Charge-Density-Wave and Superconductor Competition in Stripe Phases of High Temperature Superconductors

TL;DR

This paper investigates the competition and coexistence of superconducting and charge density wave orders in stripe phases of high-temperature superconductors, using effective models, RG analysis, and phase diagram exploration.

Contribution

It introduces an effective $O(4)$-symmetric nonlinear sigma model to analyze the competition and coexistence of SC and CDW orders in stripe phases, revealing a broad coexistence regime and detailed critical behavior.

Findings

Both orders can coexist over a broad parameter range.

The phase diagram features tetracritical points at finite temperatures.

Hedgehog topological excitations are RG irrelevant at the fixed point.

Abstract

We discuss the problem of competition between a superconducting (SC) ordered state with a charge density wave (CDW) state in stripe phases of high $T_c$ superconductors. We consider an effective model for each stripe motivated by studies of spin-gapped electronic ladder systems.

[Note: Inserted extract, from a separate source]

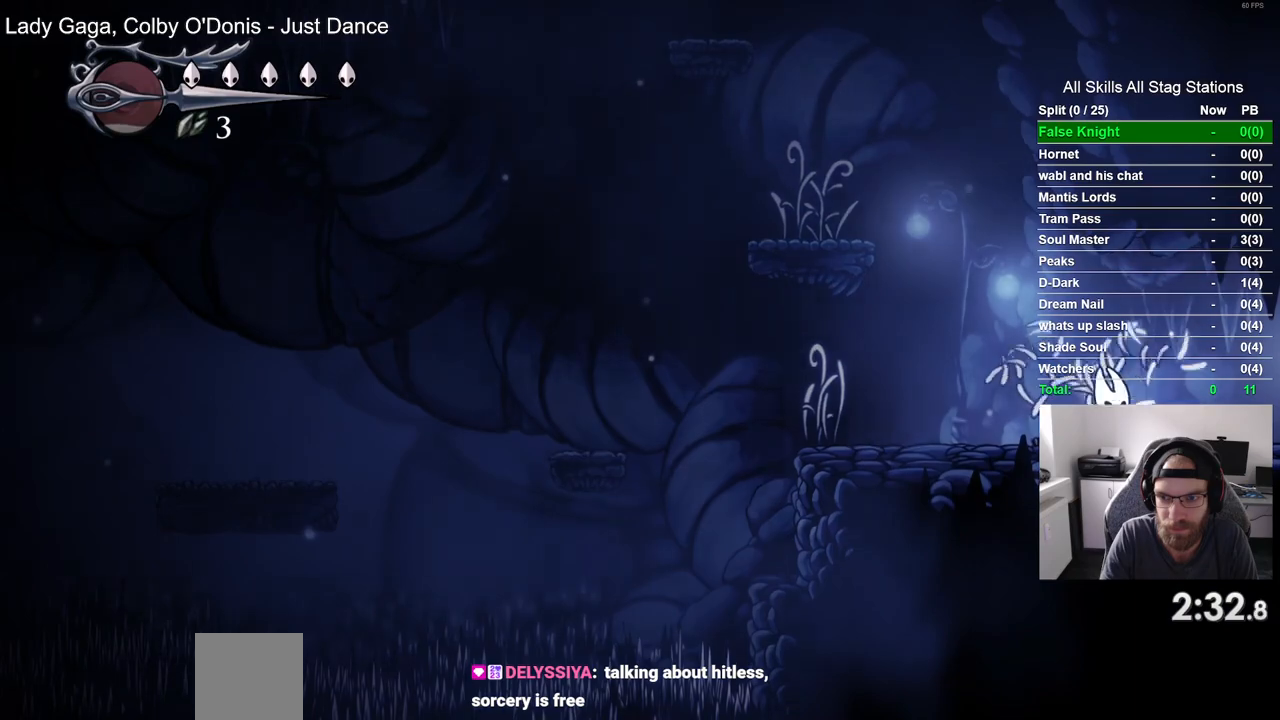
{"buttons": ["DPAD_RIGHT"], "left_stick": "center", "right_stick": "center", "events": [[200, "SQUARE", "down"], [367, "SQUARE", "up"]]}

We analyze the problem of dimensional crossover arising from inter-stripe SC and CDW couplings using non-Abelian bosonization and renormalization group (RG) arguments to derive an effective $O(4)$-symmetric nonlinear $\sigma$-model in $D=2+1$ for the case of when both inter-stripe couplings are of equal magnitude as well as equally RG relevant. By studying the effects of various symmetry lowering perturbations, we determine the structure of the phase diagram and show that, in general, it has a broad regime in which both orders coexist. The quantum and thermal critical behavior is discussed in detail, and the phase coexistence region is found to end at associated $T=0$ as well as $T>0$ tetracritical points. The possible role of hedgehog topological excitations of the theory is considered and argued to be RG irrelevant at the spatially anisotropic higher dimensional low-energy fixed point theory. Our results are also relevant to the case of competing N\'eel and valence bond solid (VBS) orders in quantum magnets on 2D isotropic square as well as rectangular lattices interacting via nearest neighbor Heisenberg exchange interactions.